Using the thread view
The thread view, as presented previously, can be very useful to detect threading issues. It is a good idea to browse the chart to look at places where threads might be blocked and to look at the associated stack traces to understand what might be wrong at that point in time.
Garbage collection
The garbage collection graphs are also very useful to check for any large pauses that might have slowed down the system. You should always review the graphs to check if that was the case. If you suspect a memory consumption issue, it might be interesting to generate memory dumps (either with YourKit or with the jmap JVM tool) and analyze them with YourKit.
Memory statistics (only available on memory dumps)
The memory statistics view is quite complex to interpret, so it might require a bigger learning curve. Again we won’t pretend to present an exhaustive description of its capabilities but rather give a few pointers on how best to use it.
It is generally useful to use the “merged paths” and “object explorer” views to understand how the objects are structured, what they contain and how they are related to each other.
As in the CPU reports, there are overlaps in the reported data as Java objects “contain each other”. So usually you will see the largest objects contain the second largest and so forth. So you need to be careful in the analysis as these are not entirely different objects but actually objects containing other objects. Keeping this in mind will make it easier to understand and analyze the report.
Indexing large memory dumps on the server
If you have large memory dumps on your server that you intend to analyze, it is highly recommended that you create an index file for them directly on the server that has generated them. The reason for this is that servers usually have a lot more available RAM than the desktop or laptops used to analyze the memory dump. For example opening up an 8GB memory dump will be impossible to do on a desktop or laptop because it will require a lot of swapping (as usually they will have 4GB of RAM), whereas a server might have 24GB or more available and it therefore makes more sense to do it there. Once the index file is created, YourKit requires a lot less memory to open the dump and this makes it then possible to transfer the memory dump and index files to the other computer for analysis (again remember to compress them, they compress very well).

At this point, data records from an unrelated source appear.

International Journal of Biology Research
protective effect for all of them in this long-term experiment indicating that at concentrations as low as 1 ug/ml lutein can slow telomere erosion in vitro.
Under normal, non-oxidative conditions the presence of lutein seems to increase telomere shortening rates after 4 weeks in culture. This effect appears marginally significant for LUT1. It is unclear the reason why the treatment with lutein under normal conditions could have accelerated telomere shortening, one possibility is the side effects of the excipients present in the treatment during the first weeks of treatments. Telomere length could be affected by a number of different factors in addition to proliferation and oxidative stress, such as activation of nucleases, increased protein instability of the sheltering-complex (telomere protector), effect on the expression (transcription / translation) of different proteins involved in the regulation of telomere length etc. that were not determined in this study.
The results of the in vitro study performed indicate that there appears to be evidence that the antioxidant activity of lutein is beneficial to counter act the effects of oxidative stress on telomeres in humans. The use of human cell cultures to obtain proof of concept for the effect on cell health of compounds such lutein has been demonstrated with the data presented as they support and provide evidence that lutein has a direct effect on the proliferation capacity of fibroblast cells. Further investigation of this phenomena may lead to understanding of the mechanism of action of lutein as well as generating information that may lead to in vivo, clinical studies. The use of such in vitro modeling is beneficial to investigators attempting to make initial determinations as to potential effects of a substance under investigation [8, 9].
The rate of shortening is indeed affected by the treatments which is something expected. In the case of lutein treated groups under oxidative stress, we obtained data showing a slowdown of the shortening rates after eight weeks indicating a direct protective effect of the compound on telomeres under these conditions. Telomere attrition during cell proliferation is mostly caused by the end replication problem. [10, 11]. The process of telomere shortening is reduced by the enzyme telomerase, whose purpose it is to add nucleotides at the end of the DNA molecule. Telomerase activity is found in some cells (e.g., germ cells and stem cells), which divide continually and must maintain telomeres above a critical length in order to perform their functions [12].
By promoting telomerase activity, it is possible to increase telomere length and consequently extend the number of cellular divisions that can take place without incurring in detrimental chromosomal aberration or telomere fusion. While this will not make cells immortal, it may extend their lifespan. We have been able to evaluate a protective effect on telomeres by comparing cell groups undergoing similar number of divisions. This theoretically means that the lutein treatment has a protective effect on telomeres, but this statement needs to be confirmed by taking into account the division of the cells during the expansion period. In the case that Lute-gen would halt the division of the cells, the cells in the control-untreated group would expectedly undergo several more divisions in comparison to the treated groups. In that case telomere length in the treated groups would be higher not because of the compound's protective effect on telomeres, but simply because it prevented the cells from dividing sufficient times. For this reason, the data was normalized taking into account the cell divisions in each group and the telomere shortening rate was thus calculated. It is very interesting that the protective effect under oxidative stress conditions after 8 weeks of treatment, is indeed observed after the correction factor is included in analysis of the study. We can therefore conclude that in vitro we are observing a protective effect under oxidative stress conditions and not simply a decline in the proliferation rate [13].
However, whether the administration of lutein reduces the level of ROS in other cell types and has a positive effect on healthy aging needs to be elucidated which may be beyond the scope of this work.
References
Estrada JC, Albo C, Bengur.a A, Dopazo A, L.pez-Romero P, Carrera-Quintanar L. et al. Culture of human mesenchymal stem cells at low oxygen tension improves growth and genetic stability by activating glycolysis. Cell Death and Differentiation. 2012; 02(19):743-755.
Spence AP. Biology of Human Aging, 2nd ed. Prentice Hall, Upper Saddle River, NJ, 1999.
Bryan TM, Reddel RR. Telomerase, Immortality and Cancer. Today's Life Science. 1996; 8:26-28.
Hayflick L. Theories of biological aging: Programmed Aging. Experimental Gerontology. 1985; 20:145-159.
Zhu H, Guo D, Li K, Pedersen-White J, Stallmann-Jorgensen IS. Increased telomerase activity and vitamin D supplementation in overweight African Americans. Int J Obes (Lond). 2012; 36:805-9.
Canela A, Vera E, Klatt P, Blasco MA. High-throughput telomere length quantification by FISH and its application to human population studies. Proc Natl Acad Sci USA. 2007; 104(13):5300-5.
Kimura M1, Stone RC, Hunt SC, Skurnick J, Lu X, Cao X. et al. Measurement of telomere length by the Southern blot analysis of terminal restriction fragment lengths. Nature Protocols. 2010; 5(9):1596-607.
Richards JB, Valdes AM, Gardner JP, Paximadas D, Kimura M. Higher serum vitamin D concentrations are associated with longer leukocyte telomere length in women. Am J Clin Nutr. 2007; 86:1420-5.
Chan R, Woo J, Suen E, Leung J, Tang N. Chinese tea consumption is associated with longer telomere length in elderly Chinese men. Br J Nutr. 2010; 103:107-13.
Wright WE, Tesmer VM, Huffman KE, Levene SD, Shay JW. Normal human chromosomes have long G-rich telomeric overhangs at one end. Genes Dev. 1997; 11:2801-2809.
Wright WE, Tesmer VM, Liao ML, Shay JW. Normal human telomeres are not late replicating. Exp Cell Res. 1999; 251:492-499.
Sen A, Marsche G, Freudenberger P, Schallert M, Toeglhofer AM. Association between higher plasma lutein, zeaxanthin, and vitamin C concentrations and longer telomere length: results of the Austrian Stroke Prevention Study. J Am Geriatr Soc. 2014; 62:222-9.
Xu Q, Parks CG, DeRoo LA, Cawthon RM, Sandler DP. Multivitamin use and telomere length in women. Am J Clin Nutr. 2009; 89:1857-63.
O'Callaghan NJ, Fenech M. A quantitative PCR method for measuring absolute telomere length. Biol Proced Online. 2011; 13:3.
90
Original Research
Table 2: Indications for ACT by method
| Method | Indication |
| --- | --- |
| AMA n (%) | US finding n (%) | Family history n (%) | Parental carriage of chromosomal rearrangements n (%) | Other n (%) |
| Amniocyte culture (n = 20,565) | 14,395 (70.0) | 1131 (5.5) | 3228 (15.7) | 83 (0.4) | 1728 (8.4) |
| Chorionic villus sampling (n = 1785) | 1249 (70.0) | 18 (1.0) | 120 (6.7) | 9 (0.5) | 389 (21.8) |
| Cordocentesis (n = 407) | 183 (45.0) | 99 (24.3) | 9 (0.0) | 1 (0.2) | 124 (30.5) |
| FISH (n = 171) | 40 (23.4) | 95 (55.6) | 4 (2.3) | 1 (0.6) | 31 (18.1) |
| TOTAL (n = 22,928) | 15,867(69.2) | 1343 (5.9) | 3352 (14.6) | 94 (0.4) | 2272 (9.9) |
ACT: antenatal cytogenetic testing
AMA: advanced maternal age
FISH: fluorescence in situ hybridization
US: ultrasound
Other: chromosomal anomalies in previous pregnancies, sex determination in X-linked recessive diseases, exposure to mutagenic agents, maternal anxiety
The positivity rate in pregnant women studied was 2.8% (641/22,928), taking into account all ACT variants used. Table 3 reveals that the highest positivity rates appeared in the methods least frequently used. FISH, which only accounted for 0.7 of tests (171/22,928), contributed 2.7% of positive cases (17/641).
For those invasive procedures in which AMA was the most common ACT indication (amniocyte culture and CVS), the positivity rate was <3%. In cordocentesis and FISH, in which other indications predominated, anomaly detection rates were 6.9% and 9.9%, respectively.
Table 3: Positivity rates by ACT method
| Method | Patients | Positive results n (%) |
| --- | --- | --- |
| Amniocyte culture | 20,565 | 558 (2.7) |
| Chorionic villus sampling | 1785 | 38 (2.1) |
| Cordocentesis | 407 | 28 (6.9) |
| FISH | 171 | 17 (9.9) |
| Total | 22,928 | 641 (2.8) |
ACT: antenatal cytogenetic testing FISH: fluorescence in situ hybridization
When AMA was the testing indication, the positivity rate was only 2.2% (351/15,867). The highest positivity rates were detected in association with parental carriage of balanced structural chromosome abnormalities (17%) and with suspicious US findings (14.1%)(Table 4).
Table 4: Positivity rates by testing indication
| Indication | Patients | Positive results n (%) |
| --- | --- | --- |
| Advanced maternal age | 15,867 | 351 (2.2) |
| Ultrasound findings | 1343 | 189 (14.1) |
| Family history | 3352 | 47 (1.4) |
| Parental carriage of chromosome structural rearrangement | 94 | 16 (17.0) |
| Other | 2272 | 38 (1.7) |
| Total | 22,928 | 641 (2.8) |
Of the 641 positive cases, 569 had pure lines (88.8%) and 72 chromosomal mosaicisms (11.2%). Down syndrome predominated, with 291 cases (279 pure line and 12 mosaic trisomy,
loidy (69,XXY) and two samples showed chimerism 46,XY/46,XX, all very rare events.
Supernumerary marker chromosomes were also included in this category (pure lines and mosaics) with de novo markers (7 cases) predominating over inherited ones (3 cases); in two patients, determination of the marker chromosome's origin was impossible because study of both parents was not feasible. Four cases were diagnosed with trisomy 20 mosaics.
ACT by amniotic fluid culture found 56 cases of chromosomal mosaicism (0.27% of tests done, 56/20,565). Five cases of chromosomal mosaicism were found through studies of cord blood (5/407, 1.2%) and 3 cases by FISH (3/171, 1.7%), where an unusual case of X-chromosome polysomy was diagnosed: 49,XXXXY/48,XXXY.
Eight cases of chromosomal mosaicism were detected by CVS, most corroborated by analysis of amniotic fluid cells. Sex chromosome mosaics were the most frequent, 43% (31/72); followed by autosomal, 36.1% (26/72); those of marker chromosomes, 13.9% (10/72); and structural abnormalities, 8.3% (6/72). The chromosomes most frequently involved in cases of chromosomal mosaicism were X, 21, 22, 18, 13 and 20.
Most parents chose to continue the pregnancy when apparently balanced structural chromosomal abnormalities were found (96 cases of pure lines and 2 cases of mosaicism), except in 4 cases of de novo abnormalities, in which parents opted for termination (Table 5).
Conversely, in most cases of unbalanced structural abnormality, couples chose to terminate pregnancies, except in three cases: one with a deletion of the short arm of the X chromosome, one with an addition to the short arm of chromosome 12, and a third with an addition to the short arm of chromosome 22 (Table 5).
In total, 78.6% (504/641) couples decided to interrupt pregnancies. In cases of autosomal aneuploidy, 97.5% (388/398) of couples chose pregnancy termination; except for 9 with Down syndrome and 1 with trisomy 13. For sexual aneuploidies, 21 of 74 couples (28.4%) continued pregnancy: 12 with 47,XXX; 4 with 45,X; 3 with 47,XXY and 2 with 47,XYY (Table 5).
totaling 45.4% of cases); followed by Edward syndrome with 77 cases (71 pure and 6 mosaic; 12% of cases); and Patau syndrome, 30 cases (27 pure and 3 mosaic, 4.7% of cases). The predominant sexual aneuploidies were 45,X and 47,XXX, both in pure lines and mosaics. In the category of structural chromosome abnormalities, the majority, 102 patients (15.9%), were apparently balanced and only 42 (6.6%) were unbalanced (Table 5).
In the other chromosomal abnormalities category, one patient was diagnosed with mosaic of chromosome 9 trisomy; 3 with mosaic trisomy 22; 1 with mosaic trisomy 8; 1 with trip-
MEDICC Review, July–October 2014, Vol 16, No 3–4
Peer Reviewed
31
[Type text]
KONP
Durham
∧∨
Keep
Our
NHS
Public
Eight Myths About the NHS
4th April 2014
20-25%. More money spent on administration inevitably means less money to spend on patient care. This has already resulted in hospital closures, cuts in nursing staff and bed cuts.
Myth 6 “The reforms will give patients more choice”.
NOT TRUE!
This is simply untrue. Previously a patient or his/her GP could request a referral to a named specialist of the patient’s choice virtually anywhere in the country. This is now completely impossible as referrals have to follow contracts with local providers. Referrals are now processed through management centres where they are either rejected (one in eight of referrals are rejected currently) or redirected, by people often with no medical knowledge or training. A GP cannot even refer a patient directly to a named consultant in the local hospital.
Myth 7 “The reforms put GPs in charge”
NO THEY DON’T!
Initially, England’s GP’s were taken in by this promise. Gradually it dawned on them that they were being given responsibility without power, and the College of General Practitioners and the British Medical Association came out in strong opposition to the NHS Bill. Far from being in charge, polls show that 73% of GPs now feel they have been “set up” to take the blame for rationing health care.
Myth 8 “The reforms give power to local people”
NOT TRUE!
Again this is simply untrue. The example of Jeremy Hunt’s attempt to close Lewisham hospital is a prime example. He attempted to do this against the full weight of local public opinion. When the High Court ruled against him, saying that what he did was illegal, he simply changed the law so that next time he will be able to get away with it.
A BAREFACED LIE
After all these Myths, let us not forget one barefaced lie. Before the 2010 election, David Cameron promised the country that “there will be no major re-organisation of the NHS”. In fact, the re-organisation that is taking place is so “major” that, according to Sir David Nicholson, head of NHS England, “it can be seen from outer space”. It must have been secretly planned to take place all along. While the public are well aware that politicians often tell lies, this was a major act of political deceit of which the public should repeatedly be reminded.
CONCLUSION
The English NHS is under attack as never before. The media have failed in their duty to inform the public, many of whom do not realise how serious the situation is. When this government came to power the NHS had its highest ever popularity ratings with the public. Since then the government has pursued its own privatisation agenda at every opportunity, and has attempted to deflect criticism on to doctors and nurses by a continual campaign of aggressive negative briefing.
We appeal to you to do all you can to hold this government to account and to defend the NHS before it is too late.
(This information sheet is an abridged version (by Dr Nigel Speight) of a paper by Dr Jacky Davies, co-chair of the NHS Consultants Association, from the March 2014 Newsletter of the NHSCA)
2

To generate an index on the server, follow these steps:
- Download and install YourKit on the server
- Create the snapshot index file using the following command:
java -jar <Profiler Installation Directory>/lib/yjp.jar -create-index <snapshot_file_path> - Transfer all the files to the desktop
- Open the snapshot with YourKit, it will automatically use the index file.
Summary
As you have seen, using a profiler can be very useful to diagnose the internal workings of a Java system. We have presented all this in the context of the YourKit Java profiler because that is the tool that we use at Jahia but of course it is possible to use these procedures with other tools (remember to test the performance impact of the tools though !).
It is also a good idea to use a profiler when running validation load tests, so that you can verify that the code is running nominally.